In January, the provincial government banned child labor in Tshikapa’s diamond mines, but with few other options for income, along with a lack of schools, many children, like 15-year-old Mbuyi Mwanza, have no choice but to work in the mines. Mwanza wants to grow up to be a nurse, but for the moment he is more concerned about feeding his family. His father, who is blind, cannot work. Stories like this abound in the region, but one organization is hoping to make a difference. The Diamond Development Initiative (DDI), along with diamond jewelry retailer Brilliant Earth, has set up a pilot program for young students at risk of sacrificing their education to work in the mines. Right now there are only two Brilliant Mobile Schools, as they are called, in Tshikapa, and demand is high. DDI hopes to build more, if they can raise more funds. In the meantime the children of Lungudi village look on with envy as the Brilliant students, dressed in school uniforms, take classes in science, French, history and math in the tented classroom.
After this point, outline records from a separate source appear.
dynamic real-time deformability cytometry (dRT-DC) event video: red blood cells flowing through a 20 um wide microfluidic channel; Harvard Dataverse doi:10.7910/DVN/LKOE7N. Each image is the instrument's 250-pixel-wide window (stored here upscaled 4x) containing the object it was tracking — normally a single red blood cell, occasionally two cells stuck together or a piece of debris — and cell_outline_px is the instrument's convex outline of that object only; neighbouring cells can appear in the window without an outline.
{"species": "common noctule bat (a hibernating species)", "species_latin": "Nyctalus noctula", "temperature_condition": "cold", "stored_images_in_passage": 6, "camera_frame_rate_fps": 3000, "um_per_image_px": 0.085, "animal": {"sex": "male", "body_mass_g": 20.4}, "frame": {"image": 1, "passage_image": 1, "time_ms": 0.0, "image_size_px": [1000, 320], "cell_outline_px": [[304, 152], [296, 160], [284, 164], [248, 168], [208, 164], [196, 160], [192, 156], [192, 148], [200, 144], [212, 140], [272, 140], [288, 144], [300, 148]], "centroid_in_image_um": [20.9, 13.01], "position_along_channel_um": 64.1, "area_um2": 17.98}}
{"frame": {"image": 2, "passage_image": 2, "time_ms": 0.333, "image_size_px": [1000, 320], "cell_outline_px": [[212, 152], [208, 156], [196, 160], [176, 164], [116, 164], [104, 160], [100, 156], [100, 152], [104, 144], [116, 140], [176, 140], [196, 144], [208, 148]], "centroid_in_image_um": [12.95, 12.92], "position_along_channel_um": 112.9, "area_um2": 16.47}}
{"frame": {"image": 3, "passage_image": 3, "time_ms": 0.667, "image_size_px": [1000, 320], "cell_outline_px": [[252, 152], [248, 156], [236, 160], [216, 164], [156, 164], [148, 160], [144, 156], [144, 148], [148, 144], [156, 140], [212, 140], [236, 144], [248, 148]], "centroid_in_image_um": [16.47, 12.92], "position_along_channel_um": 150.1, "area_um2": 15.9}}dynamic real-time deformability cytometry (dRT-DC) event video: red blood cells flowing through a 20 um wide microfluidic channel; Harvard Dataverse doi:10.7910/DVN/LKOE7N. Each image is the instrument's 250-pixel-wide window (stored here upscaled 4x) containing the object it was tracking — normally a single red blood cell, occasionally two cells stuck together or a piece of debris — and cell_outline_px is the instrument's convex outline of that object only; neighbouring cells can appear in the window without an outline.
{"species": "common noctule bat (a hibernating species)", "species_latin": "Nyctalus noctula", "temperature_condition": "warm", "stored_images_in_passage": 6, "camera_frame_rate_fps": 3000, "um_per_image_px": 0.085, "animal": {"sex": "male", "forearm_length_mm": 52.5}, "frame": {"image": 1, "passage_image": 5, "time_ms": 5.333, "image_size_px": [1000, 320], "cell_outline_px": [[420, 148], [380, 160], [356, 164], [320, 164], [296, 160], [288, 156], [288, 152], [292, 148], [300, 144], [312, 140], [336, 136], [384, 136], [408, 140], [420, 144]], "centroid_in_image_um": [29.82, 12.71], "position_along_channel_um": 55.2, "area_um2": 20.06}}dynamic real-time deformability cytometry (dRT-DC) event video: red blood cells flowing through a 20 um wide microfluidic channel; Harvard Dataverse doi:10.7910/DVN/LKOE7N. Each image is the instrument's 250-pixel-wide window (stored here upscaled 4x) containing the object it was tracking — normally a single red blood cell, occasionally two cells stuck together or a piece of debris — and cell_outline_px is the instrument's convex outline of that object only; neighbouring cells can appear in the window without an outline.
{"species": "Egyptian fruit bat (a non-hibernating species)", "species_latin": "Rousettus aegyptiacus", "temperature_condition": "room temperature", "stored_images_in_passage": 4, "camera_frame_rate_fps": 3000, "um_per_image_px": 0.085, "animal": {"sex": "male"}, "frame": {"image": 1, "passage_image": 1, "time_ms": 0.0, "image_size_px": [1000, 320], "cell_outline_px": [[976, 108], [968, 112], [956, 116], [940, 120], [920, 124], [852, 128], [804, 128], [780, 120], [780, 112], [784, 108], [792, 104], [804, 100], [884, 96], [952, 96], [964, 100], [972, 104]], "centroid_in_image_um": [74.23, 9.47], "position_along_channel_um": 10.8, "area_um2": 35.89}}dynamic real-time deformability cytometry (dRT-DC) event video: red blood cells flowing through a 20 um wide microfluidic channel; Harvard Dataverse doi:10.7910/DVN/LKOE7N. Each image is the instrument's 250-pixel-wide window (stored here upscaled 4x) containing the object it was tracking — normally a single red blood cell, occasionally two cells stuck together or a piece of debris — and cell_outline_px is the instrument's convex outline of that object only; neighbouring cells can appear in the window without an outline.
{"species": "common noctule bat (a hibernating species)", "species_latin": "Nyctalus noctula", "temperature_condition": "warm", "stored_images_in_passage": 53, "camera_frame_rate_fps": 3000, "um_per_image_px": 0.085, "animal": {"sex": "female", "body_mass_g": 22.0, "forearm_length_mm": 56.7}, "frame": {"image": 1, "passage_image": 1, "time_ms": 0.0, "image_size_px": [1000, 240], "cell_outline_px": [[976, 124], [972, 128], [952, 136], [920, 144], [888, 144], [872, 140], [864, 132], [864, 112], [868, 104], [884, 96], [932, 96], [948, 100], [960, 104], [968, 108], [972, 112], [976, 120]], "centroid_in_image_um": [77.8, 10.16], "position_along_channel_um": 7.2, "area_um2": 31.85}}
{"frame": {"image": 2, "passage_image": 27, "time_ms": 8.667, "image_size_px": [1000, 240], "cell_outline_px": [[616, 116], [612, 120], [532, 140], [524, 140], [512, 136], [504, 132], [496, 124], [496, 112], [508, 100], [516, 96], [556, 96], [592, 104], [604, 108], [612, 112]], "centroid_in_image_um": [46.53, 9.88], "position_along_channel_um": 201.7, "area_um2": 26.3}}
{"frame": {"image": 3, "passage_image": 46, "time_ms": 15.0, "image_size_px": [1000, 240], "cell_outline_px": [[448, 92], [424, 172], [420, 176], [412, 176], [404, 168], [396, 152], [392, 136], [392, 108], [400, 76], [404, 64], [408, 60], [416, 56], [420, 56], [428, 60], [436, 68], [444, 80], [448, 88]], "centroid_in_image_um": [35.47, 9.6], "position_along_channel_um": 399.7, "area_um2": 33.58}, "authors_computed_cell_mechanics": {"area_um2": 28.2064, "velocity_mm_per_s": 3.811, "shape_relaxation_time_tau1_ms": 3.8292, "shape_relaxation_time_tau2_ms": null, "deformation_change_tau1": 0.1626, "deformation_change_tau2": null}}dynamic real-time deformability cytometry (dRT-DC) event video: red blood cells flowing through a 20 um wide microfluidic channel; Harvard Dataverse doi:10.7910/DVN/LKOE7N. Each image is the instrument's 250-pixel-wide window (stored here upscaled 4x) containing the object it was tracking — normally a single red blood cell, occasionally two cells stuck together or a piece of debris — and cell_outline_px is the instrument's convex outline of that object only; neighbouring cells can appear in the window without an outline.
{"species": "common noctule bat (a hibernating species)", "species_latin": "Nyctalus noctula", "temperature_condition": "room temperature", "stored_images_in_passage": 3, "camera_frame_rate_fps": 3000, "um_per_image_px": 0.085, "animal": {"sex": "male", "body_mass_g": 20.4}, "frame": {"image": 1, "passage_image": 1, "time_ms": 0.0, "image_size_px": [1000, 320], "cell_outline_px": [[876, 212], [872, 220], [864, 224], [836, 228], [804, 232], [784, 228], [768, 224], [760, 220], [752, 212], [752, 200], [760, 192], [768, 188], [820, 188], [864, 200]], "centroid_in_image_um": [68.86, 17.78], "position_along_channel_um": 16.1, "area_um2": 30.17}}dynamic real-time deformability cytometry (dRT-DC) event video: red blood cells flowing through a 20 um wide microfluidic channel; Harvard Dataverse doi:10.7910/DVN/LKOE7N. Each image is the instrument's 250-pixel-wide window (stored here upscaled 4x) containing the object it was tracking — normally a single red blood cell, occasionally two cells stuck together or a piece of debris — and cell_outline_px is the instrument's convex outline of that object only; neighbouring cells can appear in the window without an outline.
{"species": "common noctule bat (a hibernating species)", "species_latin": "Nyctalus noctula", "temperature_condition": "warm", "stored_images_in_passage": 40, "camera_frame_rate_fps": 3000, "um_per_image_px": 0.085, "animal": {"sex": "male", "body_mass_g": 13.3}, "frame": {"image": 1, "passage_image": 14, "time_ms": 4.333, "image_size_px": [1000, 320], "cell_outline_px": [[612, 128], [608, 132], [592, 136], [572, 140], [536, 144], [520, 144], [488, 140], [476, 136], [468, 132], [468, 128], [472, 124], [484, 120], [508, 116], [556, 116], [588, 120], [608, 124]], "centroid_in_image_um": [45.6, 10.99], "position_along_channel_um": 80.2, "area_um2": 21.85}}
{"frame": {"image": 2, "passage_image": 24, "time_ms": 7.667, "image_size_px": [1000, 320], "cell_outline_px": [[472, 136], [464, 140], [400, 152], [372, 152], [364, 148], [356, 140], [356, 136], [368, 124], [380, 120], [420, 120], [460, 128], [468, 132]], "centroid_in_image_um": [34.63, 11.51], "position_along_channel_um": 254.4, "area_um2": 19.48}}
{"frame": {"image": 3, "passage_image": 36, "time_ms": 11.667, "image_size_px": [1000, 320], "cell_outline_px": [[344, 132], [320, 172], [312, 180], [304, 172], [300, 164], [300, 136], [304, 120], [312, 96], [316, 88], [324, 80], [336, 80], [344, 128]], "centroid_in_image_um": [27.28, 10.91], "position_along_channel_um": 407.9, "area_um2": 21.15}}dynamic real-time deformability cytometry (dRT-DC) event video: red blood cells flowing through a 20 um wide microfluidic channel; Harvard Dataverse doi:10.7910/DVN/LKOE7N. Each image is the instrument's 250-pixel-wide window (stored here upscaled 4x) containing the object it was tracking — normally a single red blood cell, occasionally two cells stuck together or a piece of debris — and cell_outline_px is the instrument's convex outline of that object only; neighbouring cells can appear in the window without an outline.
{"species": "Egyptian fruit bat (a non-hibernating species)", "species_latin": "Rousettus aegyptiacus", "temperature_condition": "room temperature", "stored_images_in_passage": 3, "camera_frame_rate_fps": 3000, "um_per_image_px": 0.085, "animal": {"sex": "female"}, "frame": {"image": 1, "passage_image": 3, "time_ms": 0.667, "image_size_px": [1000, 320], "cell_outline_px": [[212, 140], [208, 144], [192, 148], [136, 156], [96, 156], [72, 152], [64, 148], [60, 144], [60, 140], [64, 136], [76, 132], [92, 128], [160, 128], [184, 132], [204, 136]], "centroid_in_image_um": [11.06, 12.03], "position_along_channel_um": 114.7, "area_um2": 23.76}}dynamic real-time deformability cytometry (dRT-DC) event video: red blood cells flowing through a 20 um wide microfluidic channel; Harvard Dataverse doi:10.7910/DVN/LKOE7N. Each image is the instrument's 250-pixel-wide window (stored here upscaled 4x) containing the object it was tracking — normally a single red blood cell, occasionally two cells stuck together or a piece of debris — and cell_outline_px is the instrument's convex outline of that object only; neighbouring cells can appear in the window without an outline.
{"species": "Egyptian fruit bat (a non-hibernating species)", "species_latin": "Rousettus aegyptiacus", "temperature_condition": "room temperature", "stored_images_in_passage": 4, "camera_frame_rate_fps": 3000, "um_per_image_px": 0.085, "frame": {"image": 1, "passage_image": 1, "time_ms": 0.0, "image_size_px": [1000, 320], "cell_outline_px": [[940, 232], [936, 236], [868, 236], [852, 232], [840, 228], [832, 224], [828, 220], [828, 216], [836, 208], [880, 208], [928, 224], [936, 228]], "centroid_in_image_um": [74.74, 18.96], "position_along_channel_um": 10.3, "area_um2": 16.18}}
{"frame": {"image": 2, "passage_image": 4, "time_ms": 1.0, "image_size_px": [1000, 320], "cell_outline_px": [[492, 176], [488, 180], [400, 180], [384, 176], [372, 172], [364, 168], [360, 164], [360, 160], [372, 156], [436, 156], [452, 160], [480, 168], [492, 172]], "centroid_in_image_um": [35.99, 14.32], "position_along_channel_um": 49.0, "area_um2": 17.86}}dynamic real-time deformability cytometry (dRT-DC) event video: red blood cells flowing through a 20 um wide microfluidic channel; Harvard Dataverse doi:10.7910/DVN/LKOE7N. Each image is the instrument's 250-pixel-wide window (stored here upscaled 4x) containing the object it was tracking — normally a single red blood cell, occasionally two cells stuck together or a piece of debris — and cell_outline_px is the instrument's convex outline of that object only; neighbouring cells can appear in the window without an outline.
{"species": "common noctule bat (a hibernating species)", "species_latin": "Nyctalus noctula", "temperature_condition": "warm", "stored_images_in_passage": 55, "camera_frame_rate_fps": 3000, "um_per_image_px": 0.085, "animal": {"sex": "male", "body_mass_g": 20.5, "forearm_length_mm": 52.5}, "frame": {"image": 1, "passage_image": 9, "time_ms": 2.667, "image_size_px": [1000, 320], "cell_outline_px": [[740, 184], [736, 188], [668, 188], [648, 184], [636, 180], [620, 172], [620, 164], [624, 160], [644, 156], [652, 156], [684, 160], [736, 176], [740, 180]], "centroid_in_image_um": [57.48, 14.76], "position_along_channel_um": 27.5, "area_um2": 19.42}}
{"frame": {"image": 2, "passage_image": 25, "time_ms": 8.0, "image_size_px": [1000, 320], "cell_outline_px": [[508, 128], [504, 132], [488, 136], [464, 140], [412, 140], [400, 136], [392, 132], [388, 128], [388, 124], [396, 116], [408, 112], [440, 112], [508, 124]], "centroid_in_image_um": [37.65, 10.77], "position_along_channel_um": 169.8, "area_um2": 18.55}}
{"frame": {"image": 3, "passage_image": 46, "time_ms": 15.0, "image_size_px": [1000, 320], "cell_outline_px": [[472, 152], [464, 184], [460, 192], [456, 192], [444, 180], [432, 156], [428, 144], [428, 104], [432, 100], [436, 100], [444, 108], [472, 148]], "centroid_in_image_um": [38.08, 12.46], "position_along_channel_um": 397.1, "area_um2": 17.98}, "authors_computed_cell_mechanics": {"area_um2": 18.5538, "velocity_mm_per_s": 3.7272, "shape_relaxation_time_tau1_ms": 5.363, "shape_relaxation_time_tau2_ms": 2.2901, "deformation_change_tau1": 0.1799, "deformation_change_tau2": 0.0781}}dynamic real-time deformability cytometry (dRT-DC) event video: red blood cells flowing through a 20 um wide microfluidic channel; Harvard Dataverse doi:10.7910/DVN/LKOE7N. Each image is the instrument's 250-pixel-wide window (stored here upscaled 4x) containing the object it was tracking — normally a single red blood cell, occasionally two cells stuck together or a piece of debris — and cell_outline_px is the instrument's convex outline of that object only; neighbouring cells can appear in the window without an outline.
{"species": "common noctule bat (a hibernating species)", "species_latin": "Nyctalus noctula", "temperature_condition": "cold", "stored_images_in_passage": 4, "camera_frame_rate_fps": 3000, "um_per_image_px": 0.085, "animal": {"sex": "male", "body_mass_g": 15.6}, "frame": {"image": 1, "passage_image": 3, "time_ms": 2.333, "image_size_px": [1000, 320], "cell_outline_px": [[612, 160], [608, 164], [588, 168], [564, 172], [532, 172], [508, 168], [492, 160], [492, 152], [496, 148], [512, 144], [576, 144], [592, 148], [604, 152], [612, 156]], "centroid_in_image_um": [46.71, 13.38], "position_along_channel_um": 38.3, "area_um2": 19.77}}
Tshikapa, population 600,000, betrays nothing of the wealth that lies beneath the ground. None of the roads are paved, not even the airport runway. The local hospital often turns patients away because it can’t afford to treat them for free, and they can’t afford to pay. According to the mayor, at least half the population has abandoned agriculture in favor of mining, leaving fields fallow and keeping the cost of basic food items high. Hundreds of miners die every year in drowning accidents and tunnel collapses that are seldom reported, because they happen so often. In the mining village of Kamabue, the local pastor tells the story of how a few years ago more than 60 miners searching an underwater grotto for diamonds in the nearby river were killed when the walls collapsed. He often urges his congregation to stay away from mining, but what is the point, he asks. There are few alternatives.
Sixty-one-year-old Daniel Tunuanga got his lucky break as a miner 40 years ago, when he and his partner found a 4.6 carat diamond. They never returned to the mines. Instead, they sold the stone and opened up their own diamond buying business. It’s not a lucrative job, says Tunuanga, but it’s still better than digging.